**Supplied passage**
------------------------------------------------------------

All who relied on God’s sufficiency, as did my dear friend who died, found that day much easier and full of hope because we all knew where he was going and he had found peace. The young lady’s father who I had to notify found no such peace because that family had not, at least yet, sought the comfort of the Spirit of God in their lives. In fact, every family I have ever had contact with whose loved one did not have a relationship with Christ, were devastated and lost in their own grief and sorrow on that day when their “someday” was today.
Even when times are good and the things we have planned for have come about, we still often feel rather overwhelmed in this world. Even if we are about to embark on the planned family vacation, the last minute things that have to be done often overwhelm us. Although we may be embarking on a week or more of fun with our family, relying on God to get us through safely and without incident brings us great comfort and helps us to truly find comfort in the blessings we are about to enjoy.
The people in Joplin, Missouri, like those in hurricanes, tsunamis, fires, earthquakes, plane crashes and the like, will all make it through their difficult time a lot easier when they know they can trust God to walk them through it all. Though all of our “some days” are better when we are fully prepared, may I submit that we are never “fully” prepared unless we have included the “quintessence” of the Holy Spirit of God in our planning. Relying on Him when our strength and resources give out provides us with an “infinite” solution when our “finite” resources have been depleted.

------------------------------------------------------------

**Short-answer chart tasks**
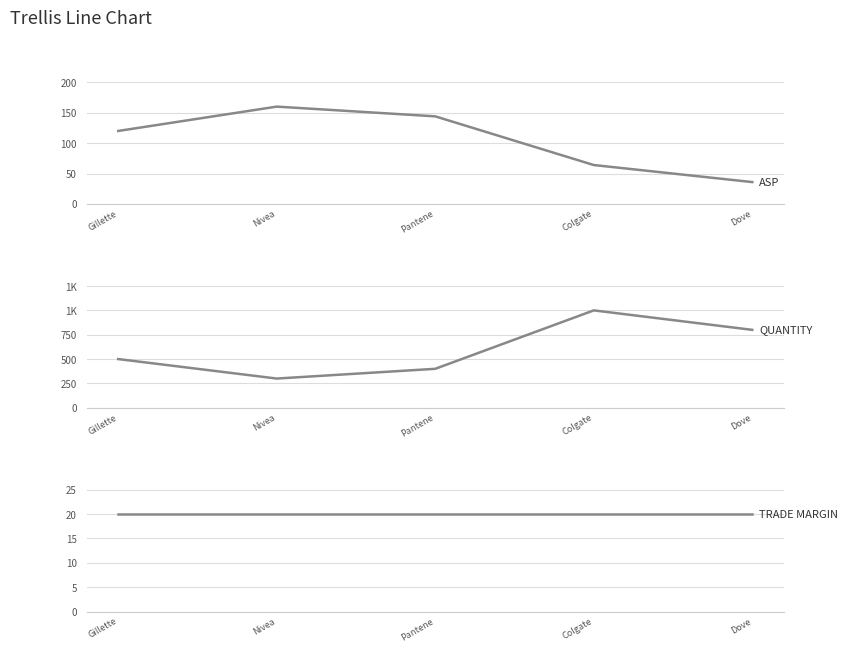

What value does the QUANTITY series have at Gillette?

500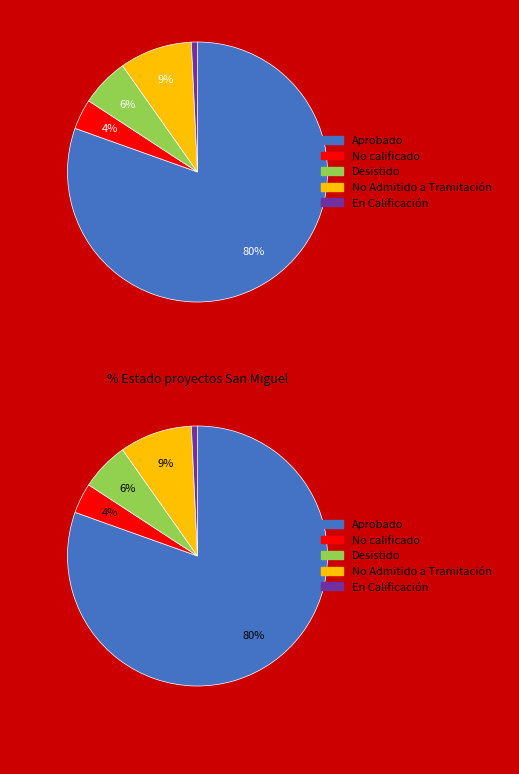

What is the largest slice in the pie chart?

Aprobado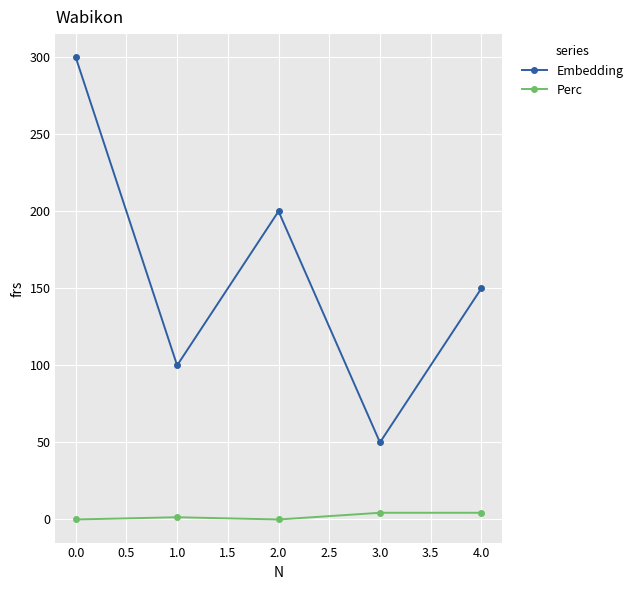

At which label does Embedding reach its peak?

0.0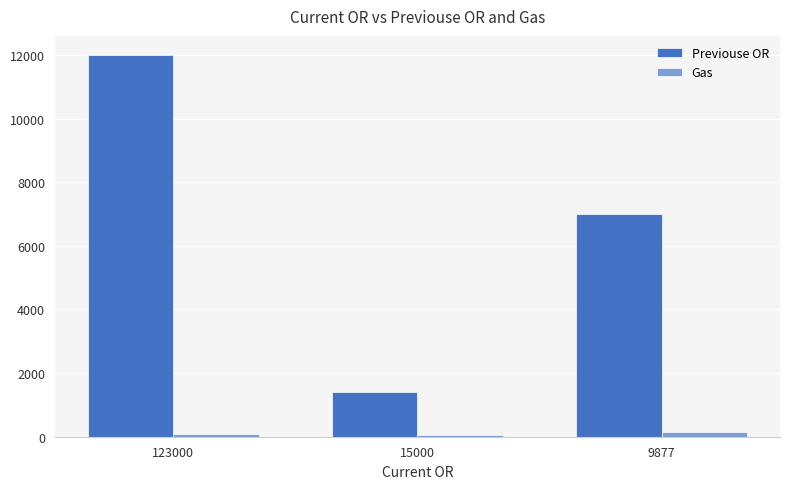

What is the value of the Previouse OR bar at the 3rd from the left?

7000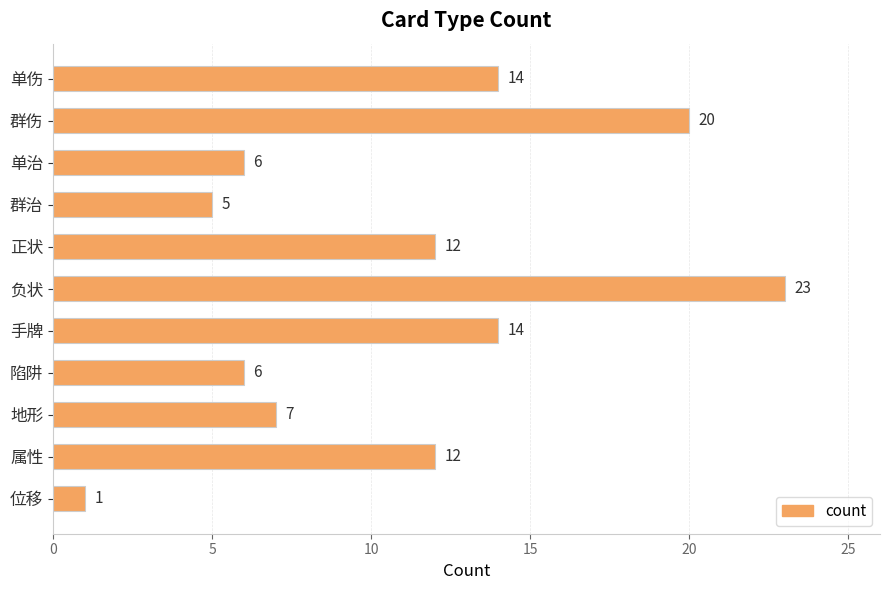

How many distinct data groups are displayed?

1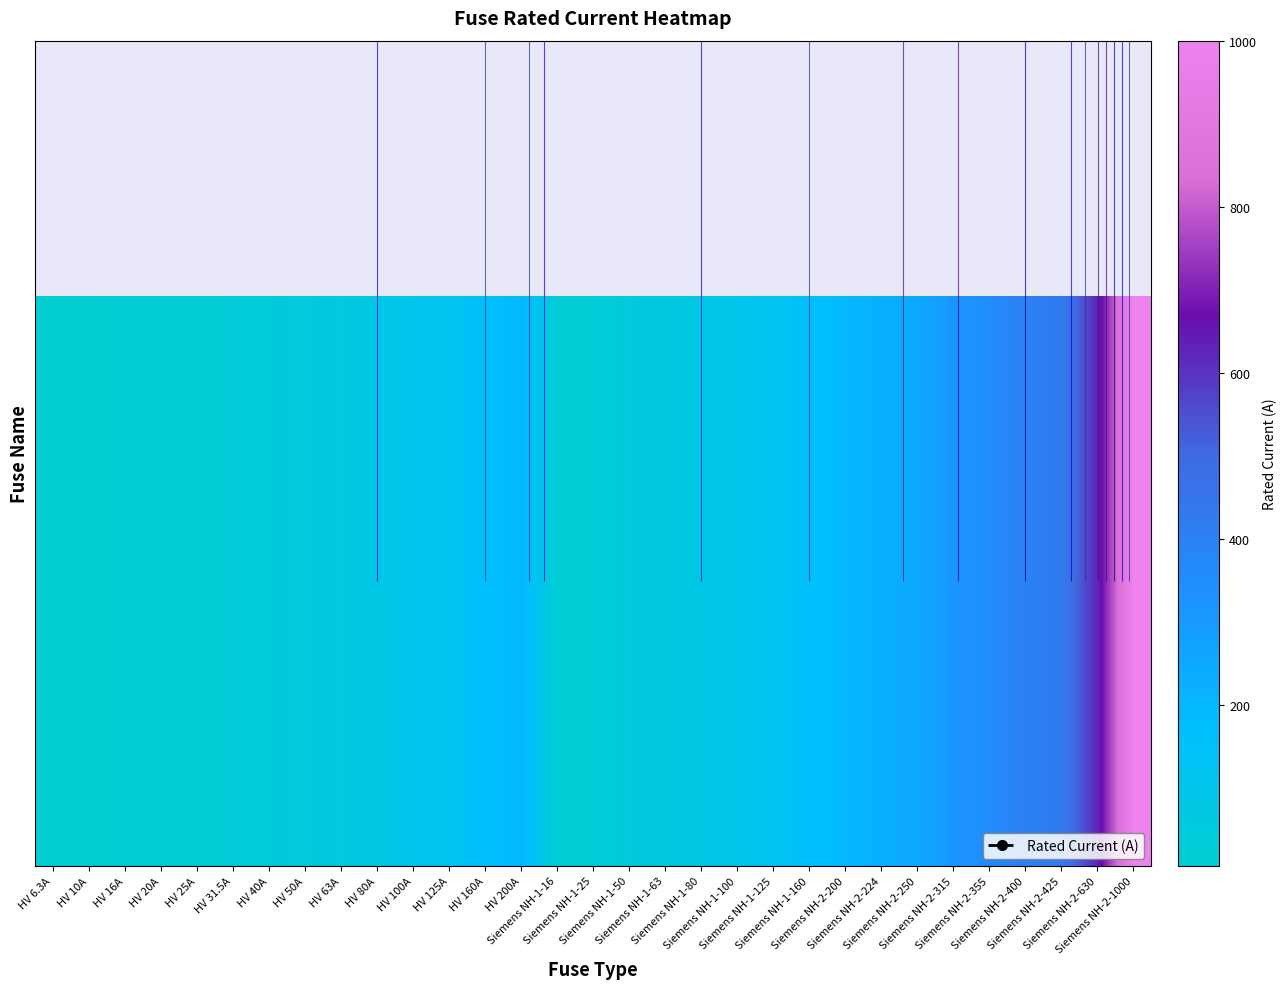

Rank the categories by value from highest to lowest.

Siemens NH-2-1000, Siemens NH-2-630, Siemens NH-2-425, Siemens NH-2-400, Siemens NH-2-355, Siemens NH-2-315, Siemens NH-2-250, Siemens NH-2-224, HV 200A, Siemens NH-2-200, HV 160A, Siemens NH-1-160, HV 125A, Siemens NH-1-125, HV 100A, Siemens NH-1-100, HV 80A, Siemens NH-1-80, HV 63A, Siemens NH-1-63, HV 50A, Siemens NH-1-50, HV 40A, HV 31.5A, HV 25A, Siemens NH-1-25, HV 20A, HV 16A, Siemens NH-1-16, HV 10A, HV 6.3A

------------------------------------------------------------

**Work to complete**
**1.** Duplicate the passage about relying on God from "Even when times" up to and including "about to enjoy.".
**2.** In the passage about relying on God, what does relying on Him provide when our strength and resources give out?
The lines aren't needed here.

**Answers to the problems**
**1.**
Even when times are good and the things we have planned for have come about, we still often feel rather overwhelmed in this world. Even if we are about to embark on the planned family vacation, the last minute things that have to be done often overwhelm us. Although we may be embarking on a week or more of fun with our family, relying on God to get us through safely and without incident brings us great comfort and helps us to truly find comfort in the blessings we are about to enjoy.

**2.** An "infinite" solution when our "finite" resources have been depleted.